Sob forte pressão das ruas e de mediadores europeus, Yanukovitch faz concessões, mas manifestantes continuam na Praça da Independência
KIEV – Em um dia de amplas concessões para tentar aplacar a fúria dos manifestantes que ocupam o centro de Kiev, o presidente ucraniano, Viktor Yanukovitch, aceitou antecipar as eleições e devolver poderes que havia retirado do Parlamento, que, por sua vez, destituiu o ministro do Interior e aprovou a libertação da líder oposicionista e ex-primeira-ministra Yulia Tymoshenko, presa desde 2011. Todos esses gestos, no entanto, não haviam alcançado até ontem à noite o objetivo do presidente, de convencer os manifestantes a desocupar a Praça da Independência.
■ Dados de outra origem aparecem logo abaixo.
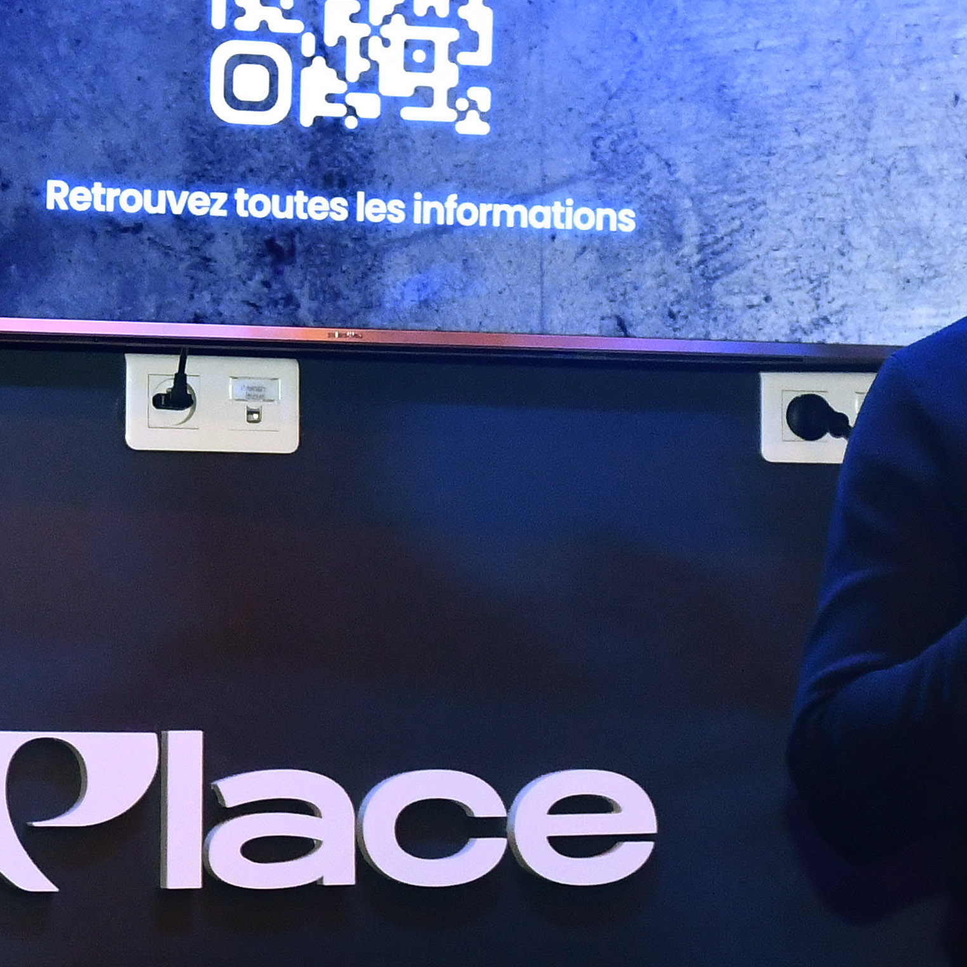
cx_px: 709
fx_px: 5137
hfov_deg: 10.7
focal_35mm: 163
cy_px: 349
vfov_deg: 10.7
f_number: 5.6
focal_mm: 35
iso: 2500
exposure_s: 1/80
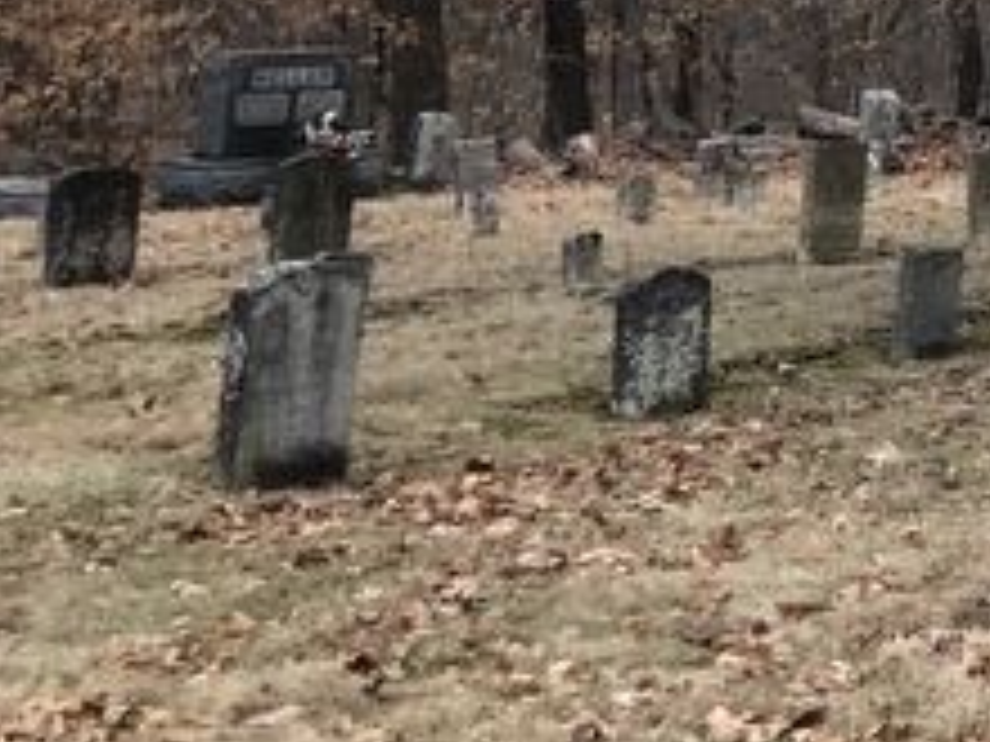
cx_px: 1791
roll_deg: -3.0
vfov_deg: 14.0
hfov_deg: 16.2
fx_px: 2917
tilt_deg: +1.8
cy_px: -193
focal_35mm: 102
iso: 32
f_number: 1.8
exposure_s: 1/33
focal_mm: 4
Depois dos violentos confrontos de quinta-feira, que deixaram dezenas de mortos, Yanukovitch passou a noite de quinta-feira em seu gabinete, cujas janelas estão protegidas por sacos de areia, com os ministros das Relações Exteriores da Alemanha, França e Polônia, além de representantes do presidente russo, Vladimir Putin, cuja pressão para que a Ucrânia não aderisse à União Europeia desencadeou as manifestações em novembro. O gabinete fica a apenas 500 metros da área ocupada pelos milhares de manifestantes que exigem a saída de Yanukovitch.
Às 7h20 de ontem em Kiev (2h20 em Brasília), foi anunciado o “esboço” de acordo, que teve de ser depois referendado pelos principais partidos de oposição. Ele prevê uma reforma da Constituição, para que ela volte à versão de 2004, modificada pelo presidente depois de sua eleição em 2010, quando ele assumiu a prerrogativa, que era até então do Parlamento, de nomear o primeiro-ministro e o seu gabinete. O compromisso prevê que, uma vez aprovada a mudança constitucional, até setembro, sejam realizadas eleições presidenciais e parlamentares – o mais tardar até dezembro. Essas eleições estavam previstas para o ano que vem.
As concessões não convenceram os manifestantes, que relutavam ontem em desocupar a praça (ver nesta página). Um cinegrafista do canal britânico ITN/ITV registrou o chanceler polonês, Radoslaw Sikorski, que participou da mediação, dizendo a manifestantes: “Se vocês não apoiarem isso, terão lei marcial, terão o Exército. Todos vocês morrerão”.
Em seguida, o Parlamento, no qual o presidente detém confortável maioria, votou a saída do ministro do Interior, Vitali Zakharchenko, visto como responsável pela violenta repressão policial, que deixou cerca de 100 mortos, incluindo a ação de franco-atiradores na quinta-feira. E aprovou a libertação de Yulia Tymoshenko, condenada a sete anos de prisão, sob acusação de corrupção em um contrato de fornecimento de gás com a estatal russa Gazprom.
Yulia, uma das empresárias mais ricas da Ucrânia, foi uma das líderes da chamada Revolução Laranja, movimento popular entre novembro de 2004 e janeiro de 2005 que levou à anulação da vitória de Yanukovitch na eleição presidencial. Por pressão dos manifestantes, que como agora ocuparam a Praça da Independência, a Corte Suprema ordenou a recontagem dos votos, resultando na eleição de Viktor Yushchenko. Yulia disputou a eleição presidencial de 2010 com Yanukovitch, mas foi derrotada. Uma imensa foto dela colocada em uma torre domina a praça. Seu partido, União de Todos os Ucranianos-Pátria, é o principal de oposição, e participou das negociações com o presidente.
A situação era tranquila ontem em Kiev. Mas no fim da noite, Dmytro Yarosh, coordenador do grupo ultranacionalista anti-russo Pravyi Sektor (“Setor da Direita”), subiu ao palanque da praça e avisou, sob aplausos, que a frente “não vai depor armas nem desbloquear prédios do governo até a renúncia de Yanukovitch”.